Lesson 5: Pause. Hart works the pause. For example, at 54:00, the audience is hanging on his every move until he claps. The tension created during the pause is dynamic, exciting, and funny. Use pause in presentations to make audience members lean forward with anticipation.
Lesson 6: Transitions. It is important that you transition well between your introduction and your body, between all of the main points in your body, and between your body and your conclusion. Without those transitions, your audience can’t make those connections. Hart transitions well between all elements of his comedy routine, so his entire bit seamlessly flows together. What would be considered the “downtime” between jokes is calculatingly transitioned, and no word is wasted. Hart uses that transition time to connect Joke #1 with Joke #2 with Joke #3. The audience uses his transitions as arrows forward to the next funny moment.

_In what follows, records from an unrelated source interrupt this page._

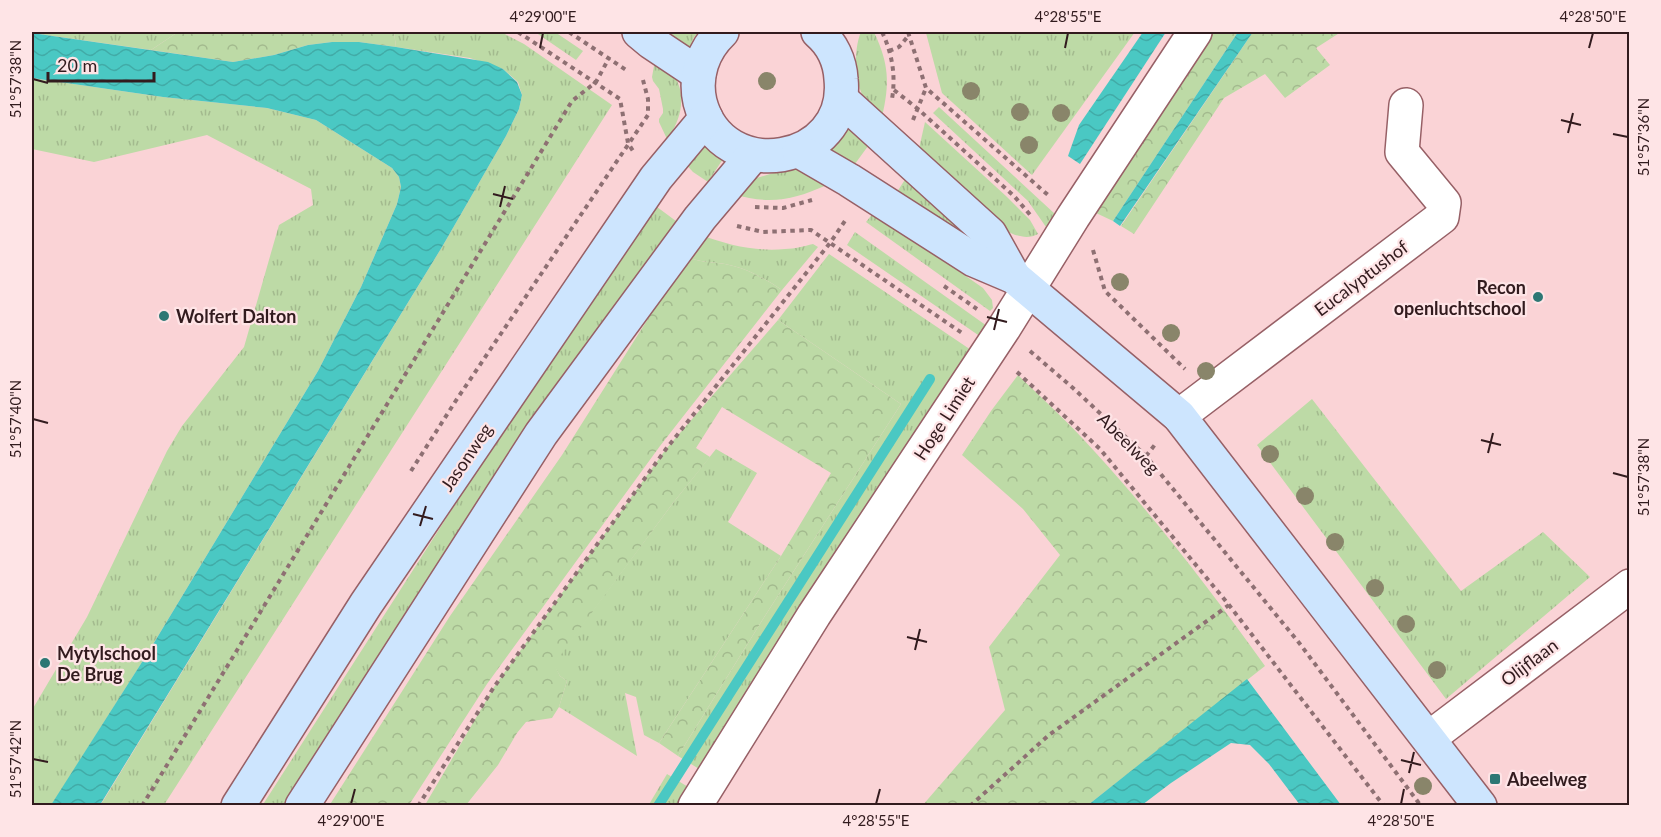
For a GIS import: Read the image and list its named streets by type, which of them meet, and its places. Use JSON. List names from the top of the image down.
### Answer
{
  "streets": {
    "street": [
      "Eucalyptushof",
      "Hoge Limiet",
      "Jasonweg",
      "Olijflaan"
    ],
    "path": ["Abeelweg"]
  },
  "crossings": [
    ["Hoge Limiet", "Abeelweg"]
  ],
  "places": {
    "other": ["Recon openluchtschool", "Wolfert Dalton", "Mytylschool De Brug"],
    "transit": ["Abeelweg"]
  },
  "scale_bar": "20 m",
  "coordinates": [
    "4°29'00\"E",
    "4°28'55\"E",
    "4°28'50\"E",
    "51°57'38\"N",
    "51°57'36\"N",
    "51°57'40\"N",
    "51°57'42\"N"
  ]
}
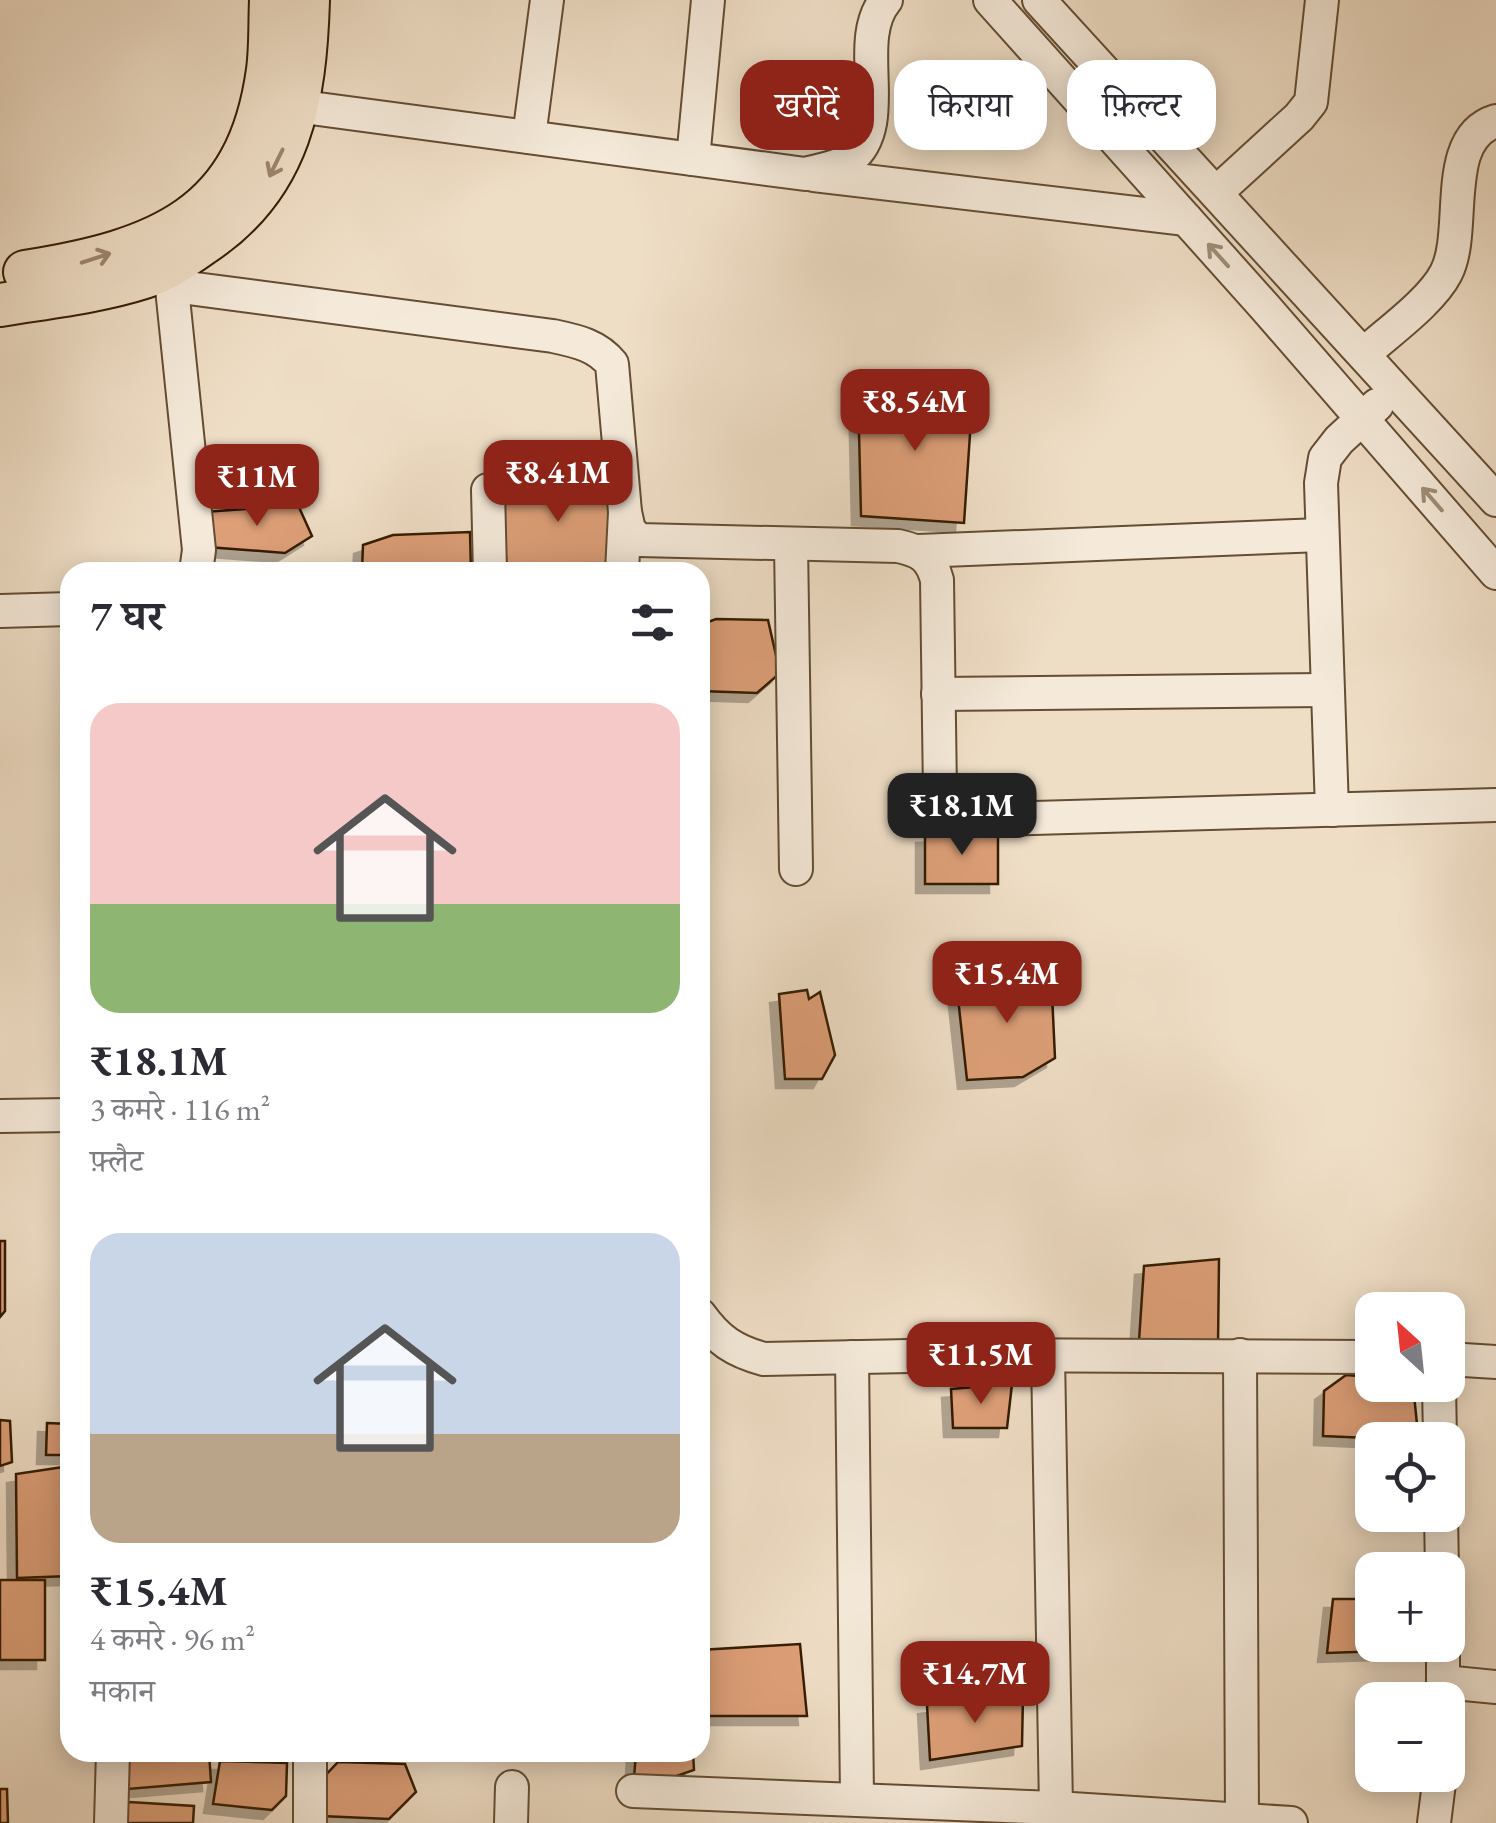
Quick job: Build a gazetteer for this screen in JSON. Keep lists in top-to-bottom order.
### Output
{
  "north": "top left",
  "page": {
    "chip": ["खरीदें", "किराया", "फ़िल्टर"],
    "price": [
      "₹8.54M",
      "₹8.41M",
      "₹11M",
      "₹18.1M",
      "₹15.4M",
      "₹11.5M",
      "₹14.7M"
    ],
    "heading": "7 घर",
    "list": [
      {
        "name": "₹18.1M",
        "note": "3 कमरे · 116 m² · फ़्लैट"
      },
      {
        "name": "₹15.4M",
        "note": "4 कमरे · 96 m² · मकान"
      }
    ],
    "map_buttons": ["+", "−"]
  }
}
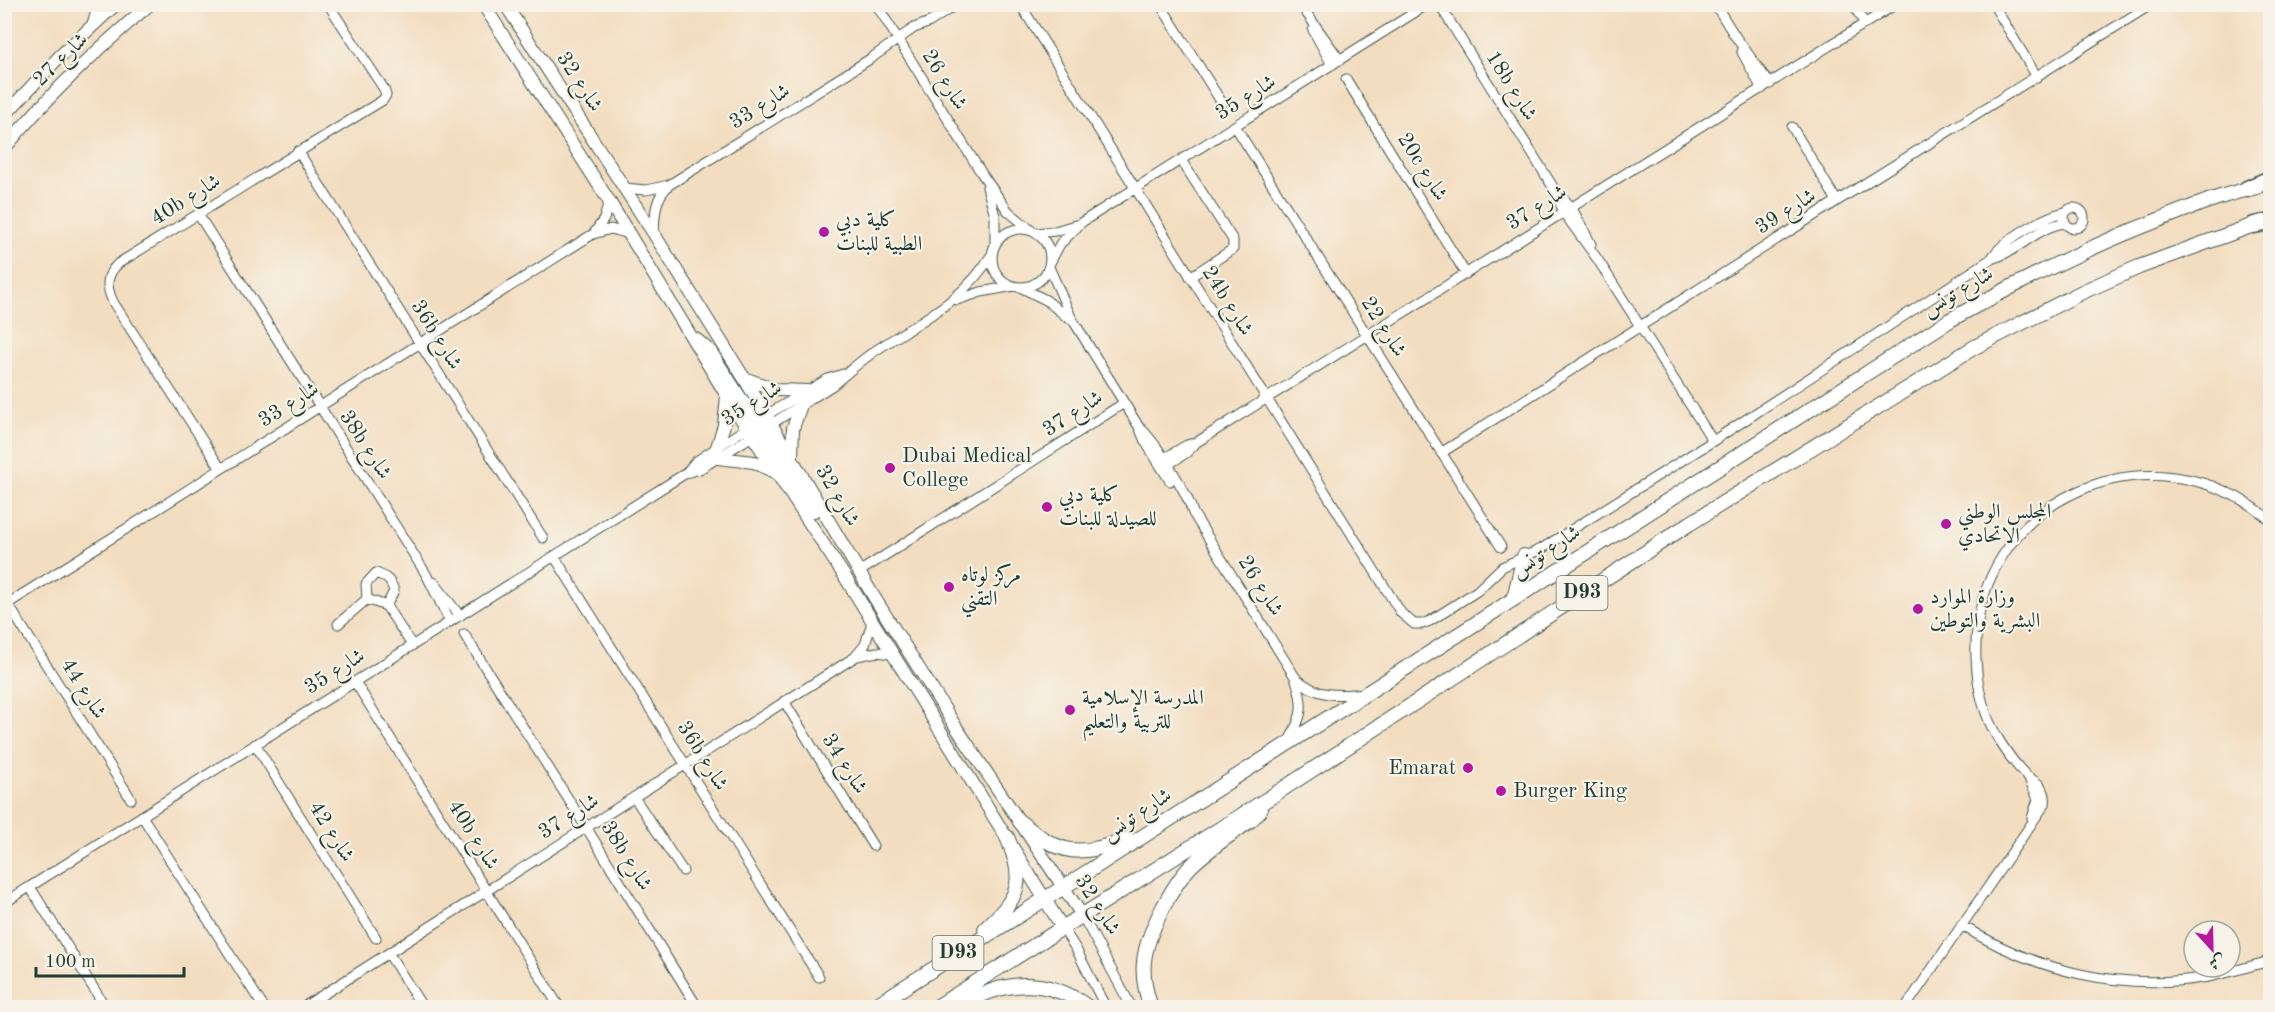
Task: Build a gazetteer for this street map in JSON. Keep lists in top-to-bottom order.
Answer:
{
  "streets": {
    "main road": ["شارع تونس", "D93"],
    "street": [
      "شارع 27",
      "شارع 26",
      "شارع 32",
      "18b شارع",
      "شارع 35",
      "شارع 33",
      "20c شارع",
      "40b شارع",
      "شارع 37",
      "شارع 39",
      "24b شارع",
      "شارع 22",
      "36b شارع",
      "38b شارع",
      "شارع 44",
      "شارع 34",
      "شارع 42"
    ]
  },
  "crossings": [
    ["شارع 26", "شارع 35"],
    ["شارع 26", "شارع 33"],
    ["شارع 26", "شارع 37"],
    ["شارع 26", "شارع تونس"],
    ["شارع 32", "شارع 35"],
    ["شارع 32", "شارع 33"],
    ["شارع 32", "شارع 37"],
    ["شارع 32", "شارع تونس"],
    ["شارع 32", "D93"],
    ["18b شارع", "شارع 37"],
    ["18b شارع", "شارع 39"],
    ["شارع 35", "40b شارع"],
    ["شارع 35", "24b شارع"],
    ["شارع 35", "شارع 22"],
    ["شارع 35", "36b شارع"],
    ["شارع 35", "38b شارع"],
    ["شارع 35", "شارع 42"],
    ["شارع 33", "40b شارع"],
    ["شارع 33", "36b شارع"],
    ["شارع 33", "38b شارع"],
    ["شارع 33", "شارع 44"],
    ["20c شارع", "شارع 37"],
    ["40b شارع", "شارع 37"],
    ["40b شارع", "36b شارع"],
    ["40b شارع", "38b شارع"],
    ["شارع 37", "24b شارع"],
    ["شارع 37", "شارع 22"],
    ["شارع 37", "36b شارع"],
    ["شارع 37", "38b شارع"],
    ["شارع 37", "شارع 34"],
    ["شارع 39", "شارع 22"]
  ],
  "places": [
    "كلية دبي الطبية للبنات",
    "Dubai Medical College",
    "كلية دبي للصيدلة للبنات",
    "المجلس الوطني الاتحادي",
    "مركز لوتاه التقني",
    "وزارة الموارد البشرية والتوطين",
    "المدرسة الإسلامية للتربية والتعليم",
    "Emarat",
    "Burger King"
  ],
  "scale_bar": "100 m",
  "north": "bottom"
}
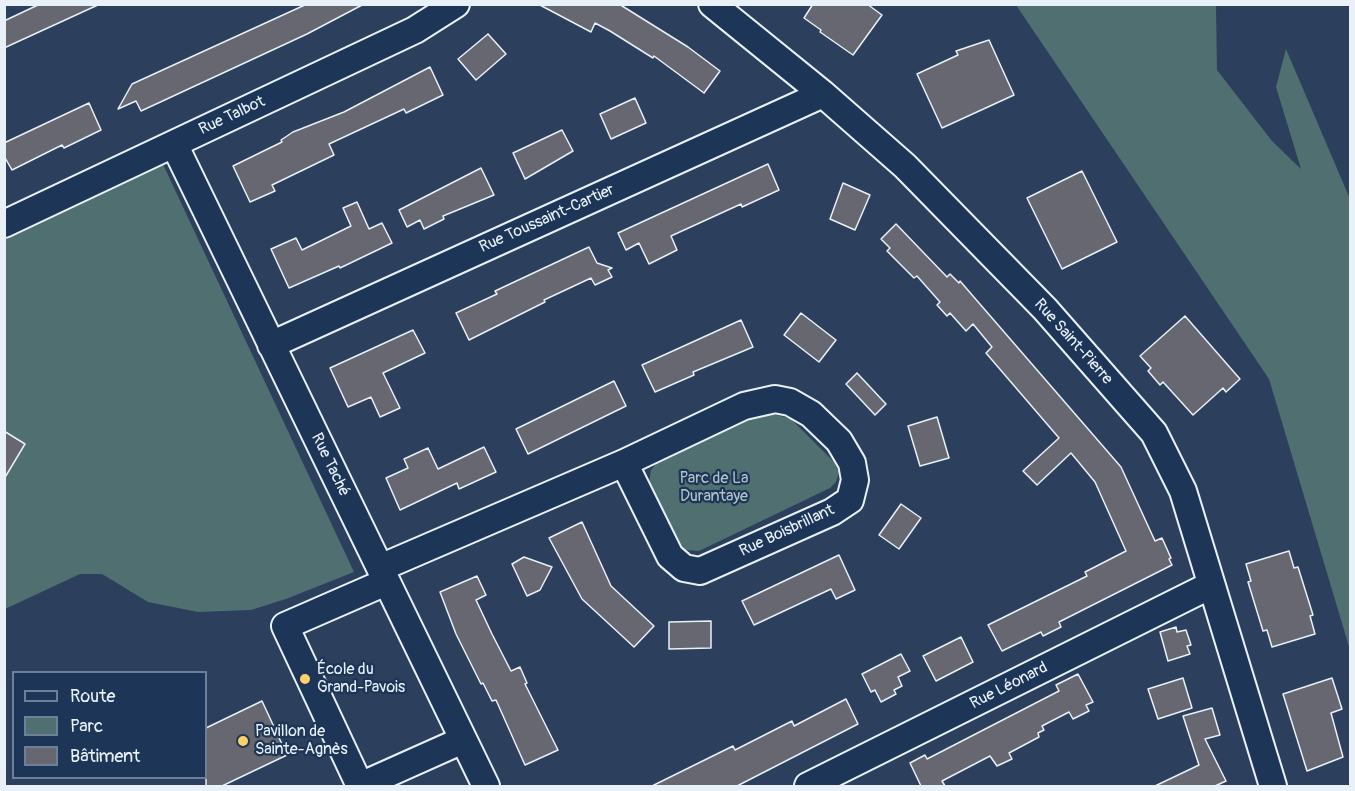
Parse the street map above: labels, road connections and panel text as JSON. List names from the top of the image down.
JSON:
{
  "streets": {
    "street": [
      "Rue Talbot",
      "Rue Toussaint-Cartier",
      "Rue Saint-Pierre",
      "Rue Taché",
      "Rue Boisbrillant",
      "Rue Léonard"
    ]
  },
  "crossings": [
    ["Rue Talbot", "Rue Taché"],
    ["Rue Toussaint-Cartier", "Rue Saint-Pierre"],
    ["Rue Toussaint-Cartier", "Rue Taché"],
    ["Rue Saint-Pierre", "Rue Léonard"],
    ["Rue Taché", "Rue Boisbrillant"]
  ],
  "parks": ["Parc de La Durantaye"],
  "places": ["École du Grand-Pavois", "Pavillon de Sainte-Agnès"],
  "legend": ["Route", "Parc", "Bâtiment"]
}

Lesson 7: A Conclusion That Sticks. Hart makes fun of his two young children throughout his stand-up routine. In the most memorable ending of a comedy special I’ve ever seen, Hart brings his small children out on stage in his arms so that the audience can see the two creatures he’s been joking about during the hourlong show. Hart reveals his human side and his authenticity by sharing something deeply personal with his audience that most comedians wouldn’t: his babies. Your presentation should have a sticky ending in order for audiences to keep talking about what you’ve said beyond the final moments of the speech. Hart definitely created an intimate moment with the audience. Chip and Dan Heath of Made to Stick talk about the power of emotional content to create stickiness, and Hart nails it. Try breaking down all barriers and showing your audience the most stripped down, real version of yourself.